WHAT THIS TASK INVOLVES:
Repeat every record below exactly, leaving out the pictures.

INFORMATION SHOWN:
=-=-=-=-=

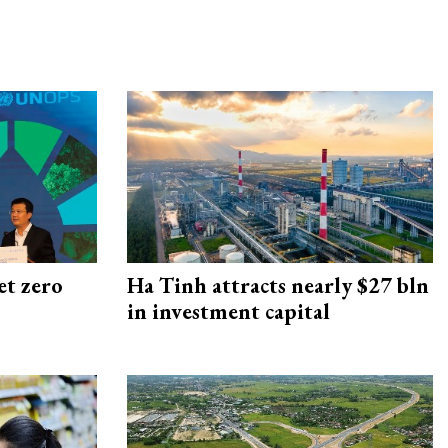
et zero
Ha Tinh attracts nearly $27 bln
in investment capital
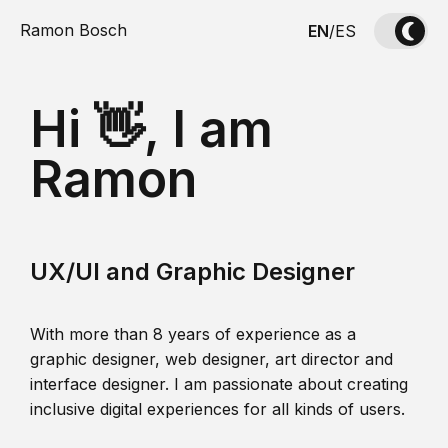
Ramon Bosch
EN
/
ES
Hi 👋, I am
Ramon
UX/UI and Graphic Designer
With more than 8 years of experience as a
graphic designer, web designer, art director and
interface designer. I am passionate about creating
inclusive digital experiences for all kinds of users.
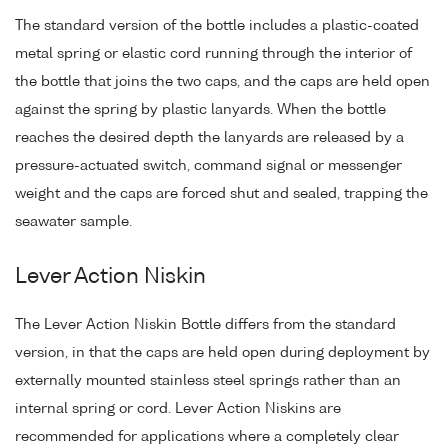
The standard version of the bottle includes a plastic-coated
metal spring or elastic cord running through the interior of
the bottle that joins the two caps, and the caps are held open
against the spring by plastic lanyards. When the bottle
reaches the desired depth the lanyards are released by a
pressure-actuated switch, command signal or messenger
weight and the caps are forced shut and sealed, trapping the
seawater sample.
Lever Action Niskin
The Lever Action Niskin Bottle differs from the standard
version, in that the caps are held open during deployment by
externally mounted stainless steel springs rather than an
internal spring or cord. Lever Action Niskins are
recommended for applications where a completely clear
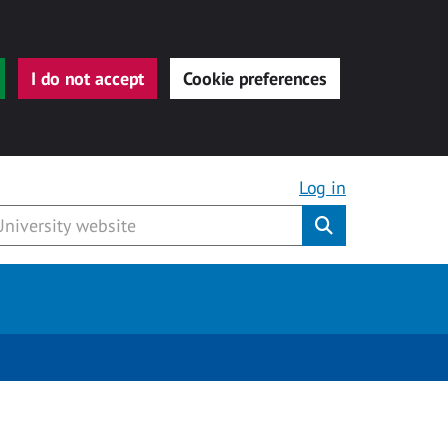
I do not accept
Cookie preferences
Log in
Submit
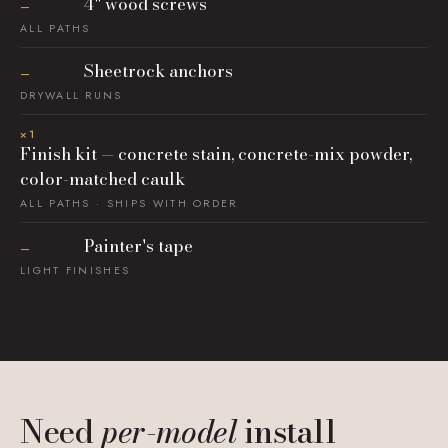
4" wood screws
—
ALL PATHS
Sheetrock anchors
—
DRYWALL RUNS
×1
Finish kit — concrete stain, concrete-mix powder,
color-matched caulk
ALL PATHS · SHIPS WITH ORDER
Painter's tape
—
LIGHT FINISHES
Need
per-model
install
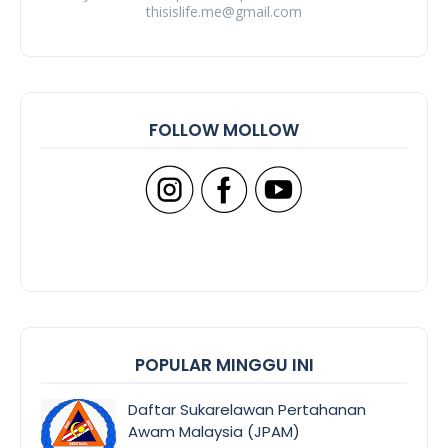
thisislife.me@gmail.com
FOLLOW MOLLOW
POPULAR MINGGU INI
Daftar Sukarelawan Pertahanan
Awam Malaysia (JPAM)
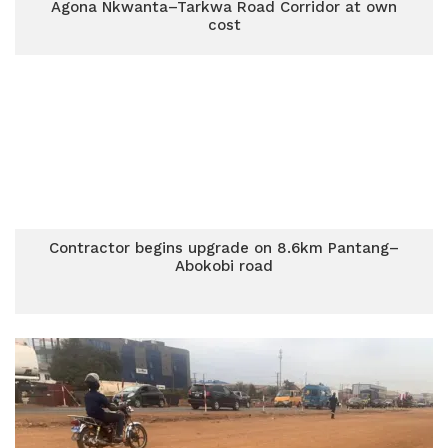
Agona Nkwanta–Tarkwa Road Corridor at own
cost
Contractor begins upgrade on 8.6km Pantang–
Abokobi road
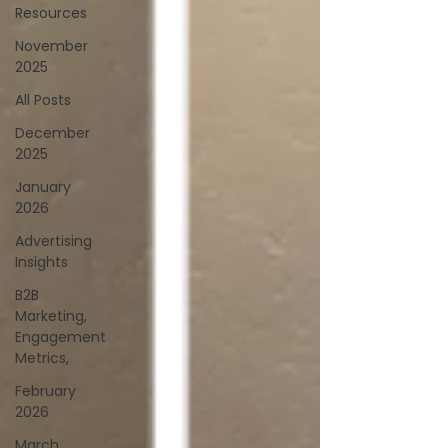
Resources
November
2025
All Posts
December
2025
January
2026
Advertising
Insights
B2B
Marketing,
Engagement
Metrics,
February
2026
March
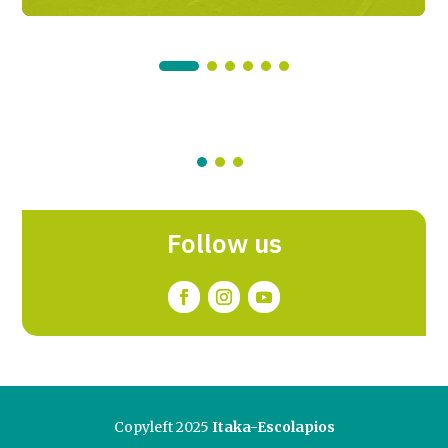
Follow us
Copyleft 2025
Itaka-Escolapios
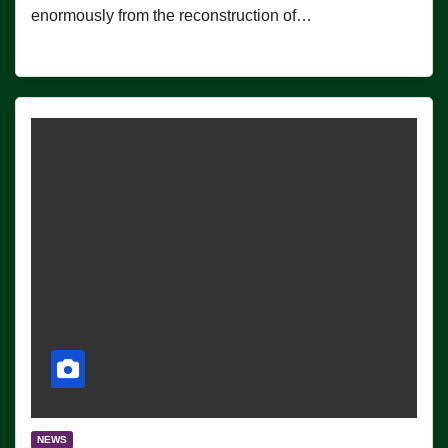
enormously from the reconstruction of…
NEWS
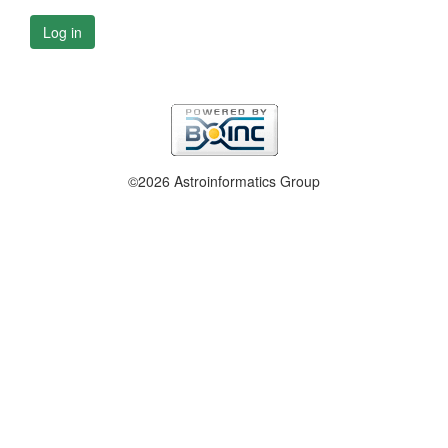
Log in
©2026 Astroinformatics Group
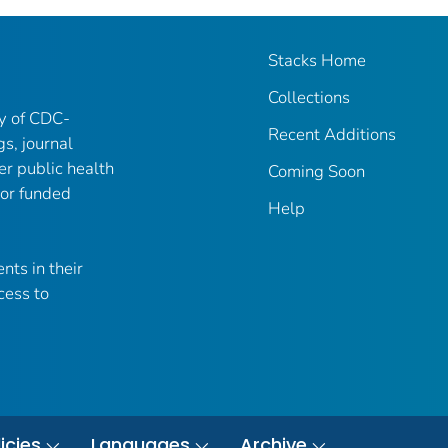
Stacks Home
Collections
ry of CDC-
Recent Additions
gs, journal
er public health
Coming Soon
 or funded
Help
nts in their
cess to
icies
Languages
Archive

=-=-=-=-=

ANSWER SPACE:
et zero
Ha Tinh attracts nearly $27 bln
in investment capital
Ramon Bosch
EN
/
ES
Hi 👋, I am
Ramon
UX/UI and Graphic Designer
With more than 8 years of experience as a
graphic designer, web designer, art director and
interface designer. I am passionate about creating
inclusive digital experiences for all kinds of users.
The standard version of the bottle includes a plastic-coated
metal spring or elastic cord running through the interior of
the bottle that joins the two caps, and the caps are held open
against the spring by plastic lanyards. When the bottle
reaches the desired depth the lanyards are released by a
pressure-actuated switch, command signal or messenger
weight and the caps are forced shut and sealed, trapping the
seawater sample.
Lever Action Niskin
The Lever Action Niskin Bottle differs from the standard
version, in that the caps are held open during deployment by
externally mounted stainless steel springs rather than an
internal spring or cord. Lever Action Niskins are
recommended for applications where a completely clear
I do not accept
Cookie preferences
Log in
Submit
4" wood screws
—
ALL PATHS
Sheetrock anchors
—
DRYWALL RUNS
×1
Finish kit — concrete stain, concrete-mix powder,
color-matched caulk
ALL PATHS · SHIPS WITH ORDER
Painter's tape
—
LIGHT FINISHES
Need
per-model
install
thisislife.me@gmail.com
FOLLOW MOLLOW
POPULAR MINGGU INI
Daftar Sukarelawan Pertahanan
Awam Malaysia (JPAM)
Agona Nkwanta–Tarkwa Road Corridor at own
cost
Contractor begins upgrade on 8.6km Pantang–
Abokobi road
Resources
November
2025
All Posts
December
2025
January
2026
Advertising
Insights
B2B
Marketing,
Engagement
Metrics,
February
2026
March
Follow us
Copyleft 2025
Itaka-Escolapios
enormously from the reconstruction of…
NEWS
Log in
©2026 Astroinformatics Group
Stacks Home
Collections
ry of CDC-
Recent Additions
gs, journal
er public health
Coming Soon
 or funded
Help
nts in their
cess to
icies
Languages
Archive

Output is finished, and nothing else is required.